Он выпустил мою руку и поплыл в ту сторону, где мог быть наш бриг. В несколько секунд мы потеряли его из вида, и с тех пор я ничего не слышал об этом непонятном человеке.
II
Не стану описывать бедствий, которые претерпели мы, скитаясь трое суток без всяких средств управлять своей шлюпкой, без возможности скрыться от дневного зноя и ночного холода и без пищи. Мучения мои увеличивались еще снами, в которых, как нарочно, видел я разные предметы неги и роскоши. Югурта хотел убить Баундера, чтоб удовлетворить терзавший нас голод, но я не согласился на это, и верная собака осталась жива. Однако, силы наши истощились до крайности. На четвертые сутки мы впали в какое-то бесчувствие, подобное летаргии. Когда я очнулся, мой ум был в таком расстроенном состоянии, что я не мог понять ничего из того, что меня окружало. Мне представлялись, будто в каком-то сумраке, в отдалении, незнакомые лица: слышался запах смолы и казалось, что я дышу не свежим воздухом. Насилу я вспомнил, что случилось со мною, осмотрелся кругом и в самом деле увидел себя в трюме большого корабля, на бухтах канатов, под ветхим и грязным парусом. Мне хотелось есть, но еще больше спать; я впал в новое беспамятство.

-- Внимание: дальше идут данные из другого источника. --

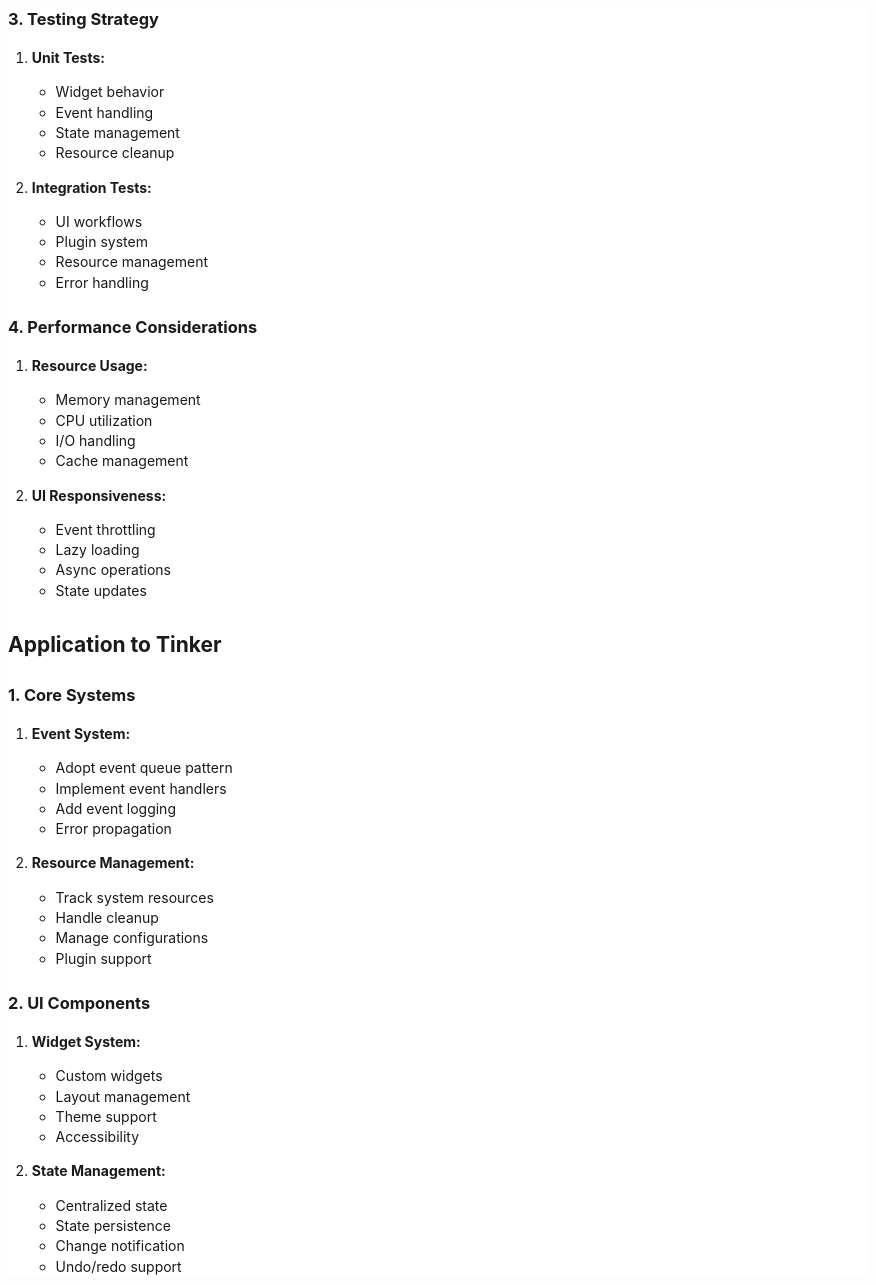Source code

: ### 3. Testing Strategy

1. **Unit Tests:**
   - Widget behavior
   - Event handling
   - State management
   - Resource cleanup

2. **Integration Tests:**
   - UI workflows
   - Plugin system
   - Resource management
   - Error handling

### 4. Performance Considerations

1. **Resource Usage:**
   - Memory management
   - CPU utilization
   - I/O handling
   - Cache management

2. **UI Responsiveness:**
   - Event throttling
   - Lazy loading
   - Async operations
   - State updates

## Application to Tinker

### 1. Core Systems
1. **Event System:**
   - Adopt event queue pattern
   - Implement event handlers
   - Add event logging
   - Error propagation

2. **Resource Management:**
   - Track system resources
   - Handle cleanup
   - Manage configurations
   - Plugin support

### 2. UI Components
1. **Widget System:**
   - Custom widgets
   - Layout management
   - Theme support
   - Accessibility

2. **State Management:**
   - Centralized state
   - State persistence
   - Change notification
   - Undo/redo support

Пробудившись, я чувствовал себя несравненно лучше и бесконечно обрадовался, увидев подле себя Югурту и Баундера. Через несколько минут вошли в трюм два матроса с фонарями, за ними несколько дам и мужчин. Они приблизились ко мне с видом любопытства и сострадания. Доктор, -- какой больной не узнает его по инстинкту? -- пощупал мне пульс и, оборотясь к прочим, сказал:
-- Может быть, этот безобразный скелет останется жив.
-- Пустите, пустите! Я хочу сама его видеть, -- произнес приятный женский голос. -- Посветите мне. О, Боже мой! Как он бледен... Однако у него прекрасные, большие глаза. Может ли он говорить? Или и он так же нем, как его товарищ!

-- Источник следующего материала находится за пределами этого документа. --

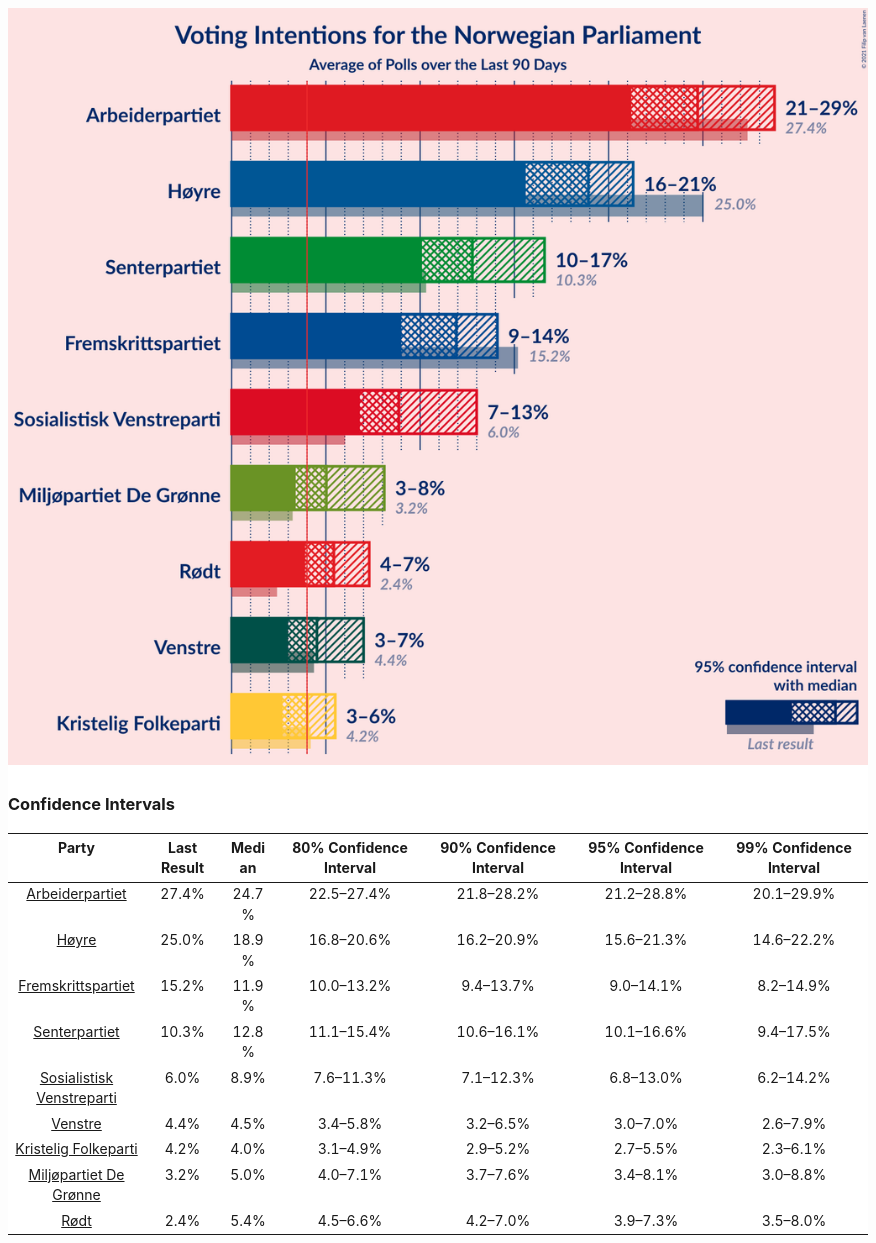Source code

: ![Graph with voting intentions not yet produced](average.png "Voting Intentions")

### Confidence Intervals

| Party | Last Result | Median | 80% Confidence Interval | 90% Confidence Interval | 95% Confidence Interval | 99% Confidence Interval |
|:-----:|:-----------:|:------:|:-----------------------:|:-----------------------:|:-----------------------:|:-----------------------:|
| <a href="#arbeiderpartiet">Arbeiderpartiet</a> | 27.4% | 24.7% | 22.5–27.4% |21.8–28.2% | 21.2–28.8% | 20.1–29.9% |
| <a href="#høyre">Høyre</a> | 25.0% | 18.9% | 16.8–20.6% |16.2–20.9% | 15.6–21.3% | 14.6–22.2% |
| <a href="#fremskrittspartiet">Fremskrittspartiet</a> | 15.2% | 11.9% | 10.0–13.2% |9.4–13.7% | 9.0–14.1% | 8.2–14.9% |
| <a href="#senterpartiet">Senterpartiet</a> | 10.3% | 12.8% | 11.1–15.4% |10.6–16.1% | 10.1–16.6% | 9.4–17.5% |
| <a href="#sosialistisk-venstreparti">Sosialistisk Venstreparti</a> | 6.0% | 8.9% | 7.6–11.3% |7.1–12.3% | 6.8–13.0% | 6.2–14.2% |
| <a href="#venstre">Venstre</a> | 4.4% | 4.5% | 3.4–5.8% |3.2–6.5% | 3.0–7.0% | 2.6–7.9% |
| <a href="#kristelig-folkeparti">Kristelig Folkeparti</a> | 4.2% | 4.0% | 3.1–4.9% |2.9–5.2% | 2.7–5.5% | 2.3–6.1% |
| <a href="#miljøpartiet-de-grønne">Miljøpartiet De Grønne</a> | 3.2% | 5.0% | 4.0–7.1% |3.7–7.6% | 3.4–8.1% | 3.0–8.8% |
| <a href="#rødt">Rødt</a> | 2.4% | 5.4% | 4.5–6.6% |4.2–7.0% | 3.9–7.3% | 3.5–8.0% |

Это говорила прелестная, молодая испанка, и, глядя на нее, я чувствовал, что силы мои возвращаются.
-- Благодарю вас, сеньора, -- сказал я, -- но прежде всего прикажите вынести меня на чистый воздух.

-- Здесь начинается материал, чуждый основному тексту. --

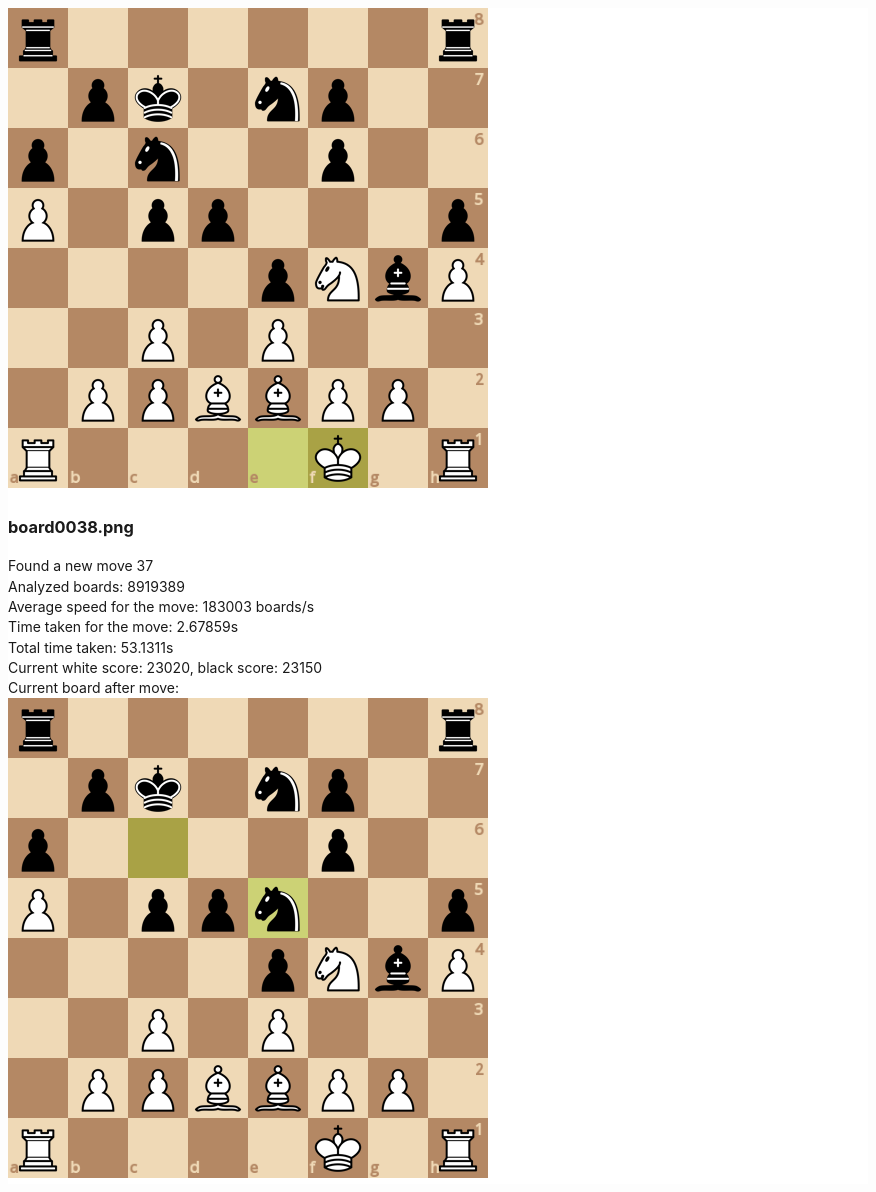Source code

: ![board0037.png](images/board0037.png)

### board0038.png

Found a new move 37\
Analyzed boards: 8919389\
Average speed for the move: 183003 boards/s\
Time taken for the move: 2.67859s\
Total time taken: 53.1311s\
Current white score: 23020, black score: 23150\
Current board after move:\
![board0038.png](images/board0038.png)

-- Слышите? Слышите? -- вскричала испанка. -- Он говорит!.. Капитан Мантес, велите поместить его где-нибудь получше.
-- А что, он военный или штатский? -- спросил капитан, спесиво приподняв голову.
Я отвечал, что ни то, ни другое, и гордый испанец тотчас же ушел.
-- Ну, так вы, господин лейтенант! -- сказала тогда моя прекрасная заступница, обращаясь к другому мужчине. -- Вы старший офицер после капитана; я знаю, у вас просторная каюта и вам ничего не стоит взять этого бедняка к себе, дать ему платье.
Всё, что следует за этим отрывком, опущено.